#### Parts of the exercise
1. In the Mária Wittner biography, what building was under siege when she joined the revolutionaries on 23 October 1956?
2. Continue the Mária Wittner biography from its last sentence.

#### Selected extract
================

Hungarian revolutionary and politician (1937–2022)

Mária Wittner (Gazdagh-Wittner; 9 June 1937 – 14 September 2022) was a Hungarian revolutionary and politician who participated in the Hungarian Revolution of 1956.

==Early life==
Wittner was born in Budapest on 9 June 1937. She did not know her father and her mother sent her to nuns. At the age of two, she was sent to a Carmelite cloister. In 1948, she met with her mother, who soon sent her to state care. She discontinued her secondary school studies and began to work as a typist and shorthand writer in Szolnok and for the Council of Kiskunhegyes district. She gave birth to a son in 1955 and, half a year later, moved to Budapest. She meanwhile undertook odd jobs.

==1956 revolution and aftermath==
Wittner participated in the demonstration on 23 October 1956 and joined the revolutionaries during the siege of the Magyar Rádió building. She met Katalin Havrila, and on the following days, they together helped the provision of the wounded. Later, she became a member of the Vajdahunyad Street resistance group and with her companion they occupied the police station of the tenth district to find weapons on 30 October 1956. She was wounded by shrapnel in Üllői út on 4 November during the Soviet invasion.

================

#### Data under study
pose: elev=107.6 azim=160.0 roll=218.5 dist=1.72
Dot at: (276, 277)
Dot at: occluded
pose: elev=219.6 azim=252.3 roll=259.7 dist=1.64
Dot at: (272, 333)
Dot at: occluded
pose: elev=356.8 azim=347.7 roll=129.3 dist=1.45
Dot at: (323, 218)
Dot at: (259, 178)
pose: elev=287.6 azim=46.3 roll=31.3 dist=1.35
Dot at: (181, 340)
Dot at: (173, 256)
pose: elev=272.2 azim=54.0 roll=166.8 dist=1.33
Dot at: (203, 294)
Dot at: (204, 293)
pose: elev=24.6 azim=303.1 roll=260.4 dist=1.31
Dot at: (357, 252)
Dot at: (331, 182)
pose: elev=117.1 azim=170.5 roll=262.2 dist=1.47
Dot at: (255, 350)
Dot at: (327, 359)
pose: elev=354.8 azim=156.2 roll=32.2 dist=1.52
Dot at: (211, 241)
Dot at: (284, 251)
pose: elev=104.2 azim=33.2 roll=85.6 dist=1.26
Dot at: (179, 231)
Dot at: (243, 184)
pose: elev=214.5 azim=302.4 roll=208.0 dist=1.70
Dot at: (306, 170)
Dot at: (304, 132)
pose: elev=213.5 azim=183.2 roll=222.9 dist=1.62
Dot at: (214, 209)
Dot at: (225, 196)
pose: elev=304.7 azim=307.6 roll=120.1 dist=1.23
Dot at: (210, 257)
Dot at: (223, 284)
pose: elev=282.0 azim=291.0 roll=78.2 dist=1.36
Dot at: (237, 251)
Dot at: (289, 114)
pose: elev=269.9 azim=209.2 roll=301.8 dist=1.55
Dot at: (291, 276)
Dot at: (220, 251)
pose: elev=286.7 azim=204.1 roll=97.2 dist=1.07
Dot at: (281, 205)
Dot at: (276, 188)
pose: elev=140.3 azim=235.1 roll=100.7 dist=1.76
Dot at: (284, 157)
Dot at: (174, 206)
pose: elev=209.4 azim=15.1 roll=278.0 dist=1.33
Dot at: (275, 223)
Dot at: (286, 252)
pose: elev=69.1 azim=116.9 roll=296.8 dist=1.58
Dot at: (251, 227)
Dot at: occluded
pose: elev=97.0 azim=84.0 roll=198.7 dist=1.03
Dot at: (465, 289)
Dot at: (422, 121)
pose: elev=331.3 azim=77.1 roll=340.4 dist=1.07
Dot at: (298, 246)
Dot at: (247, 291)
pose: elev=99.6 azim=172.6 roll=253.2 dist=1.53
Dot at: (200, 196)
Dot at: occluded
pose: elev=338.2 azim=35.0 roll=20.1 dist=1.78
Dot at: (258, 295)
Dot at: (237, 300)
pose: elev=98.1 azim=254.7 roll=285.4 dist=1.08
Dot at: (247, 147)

================

#### Answers to this exercise
1. The Magyar Rádió building.

2.
Wittner was treated in Péterfy Sándor State Hospital. She tried to escape from the occupied country but was arrested. She was questioned and then freed and then tried to flee the country once again and spent a few weeks in Austria. Then, she came back to Hungary and began to work as an unskilled worker. Wittner was arrested on 16 July 1957 and was sentenced to death on 23 July 1958. The sentence was modified to life imprisonment by the second appeal court on 24 February 1959. She was released from prison on 25 March 1970.

Firstly she worked in a dressmaker's room and later as a cleaner. Since 1980, she has been a disability pensioner. After the end of communism, she has been actively involved in the work of different veteran organisations of the 1956 revolution. She was awarded the Grand Cross Order of Merit of the Republic of Hungary in 1991.

==Political career==
Wittner was elected Member of Parliament from the Fidesz National List in the 2006 and 2010 parliamentary elections. She was a member of the Committee on Employment and Labour between 30 May 2006 and 13 May 2010. She was appointed a member of the Committee on Human Rights, Minority, Civic and Religious Affairs on 14 May 2010.